Recorded data:

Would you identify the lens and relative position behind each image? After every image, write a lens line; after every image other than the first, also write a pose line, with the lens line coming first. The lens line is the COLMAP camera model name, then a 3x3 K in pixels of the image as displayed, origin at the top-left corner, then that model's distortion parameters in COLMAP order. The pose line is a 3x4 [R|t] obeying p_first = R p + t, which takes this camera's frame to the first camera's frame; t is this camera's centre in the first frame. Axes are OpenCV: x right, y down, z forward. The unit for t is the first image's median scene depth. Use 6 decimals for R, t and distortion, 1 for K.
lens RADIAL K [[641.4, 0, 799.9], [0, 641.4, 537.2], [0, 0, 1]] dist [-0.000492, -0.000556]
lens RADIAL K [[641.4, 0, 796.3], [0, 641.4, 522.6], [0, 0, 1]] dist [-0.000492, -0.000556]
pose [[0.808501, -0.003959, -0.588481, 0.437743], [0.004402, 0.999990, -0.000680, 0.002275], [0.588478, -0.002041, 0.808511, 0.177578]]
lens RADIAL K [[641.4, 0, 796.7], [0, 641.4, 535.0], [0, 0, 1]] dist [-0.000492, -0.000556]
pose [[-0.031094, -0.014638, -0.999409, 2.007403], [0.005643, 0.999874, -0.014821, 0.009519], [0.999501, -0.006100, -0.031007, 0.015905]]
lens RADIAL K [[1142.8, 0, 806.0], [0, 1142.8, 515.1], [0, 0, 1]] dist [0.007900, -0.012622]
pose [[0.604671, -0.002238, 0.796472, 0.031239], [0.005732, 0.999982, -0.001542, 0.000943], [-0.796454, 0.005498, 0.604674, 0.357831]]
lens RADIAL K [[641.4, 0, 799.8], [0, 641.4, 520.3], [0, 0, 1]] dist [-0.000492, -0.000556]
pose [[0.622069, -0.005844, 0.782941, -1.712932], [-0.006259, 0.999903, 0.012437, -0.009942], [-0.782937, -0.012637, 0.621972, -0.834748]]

** Exercise description **
In full and without changes, copy the entries above.

** Your response **
Would you identify the lens and relative position behind each image? After every image, write a lens line; after every image other than the first, also write a pose line, with the lens line coming first. The lens line is the COLMAP camera model name, then a 3x3 K in pixels of the image as displayed, origin at the top-left corner, then that model's distortion parameters in COLMAP order. The pose line is a 3x4 [R|t] obeying p_first = R p + t, which takes this camera's frame to the first camera's frame; t is this camera's centre in the first frame. Axes are OpenCV: x right, y down, z forward. The unit for t is the first image's median scene depth. Use 6 decimals for R, t and distortion, 1 for K.
lens RADIAL K [[641.4, 0, 799.9], [0, 641.4, 537.2], [0, 0, 1]] dist [-0.000492, -0.000556]
lens RADIAL K [[641.4, 0, 796.3], [0, 641.4, 522.6], [0, 0, 1]] dist [-0.000492, -0.000556]
pose [[0.808501, -0.003959, -0.588481, 0.437743], [0.004402, 0.999990, -0.000680, 0.002275], [0.588478, -0.002041, 0.808511, 0.177578]]
lens RADIAL K [[641.4, 0, 796.7], [0, 641.4, 535.0], [0, 0, 1]] dist [-0.000492, -0.000556]
pose [[-0.031094, -0.014638, -0.999409, 2.007403], [0.005643, 0.999874, -0.014821, 0.009519], [0.999501, -0.006100, -0.031007, 0.015905]]
lens RADIAL K [[1142.8, 0, 806.0], [0, 1142.8, 515.1], [0, 0, 1]] dist [0.007900, -0.012622]
pose [[0.604671, -0.002238, 0.796472, 0.031239], [0.005732, 0.999982, -0.001542, 0.000943], [-0.796454, 0.005498, 0.604674, 0.357831]]
lens RADIAL K [[641.4, 0, 799.8], [0, 641.4, 520.3], [0, 0, 1]] dist [-0.000492, -0.000556]
pose [[0.622069, -0.005844, 0.782941, -1.712932], [-0.006259, 0.999903, 0.012437, -0.009942], [-0.782937, -0.012637, 0.621972, -0.834748]]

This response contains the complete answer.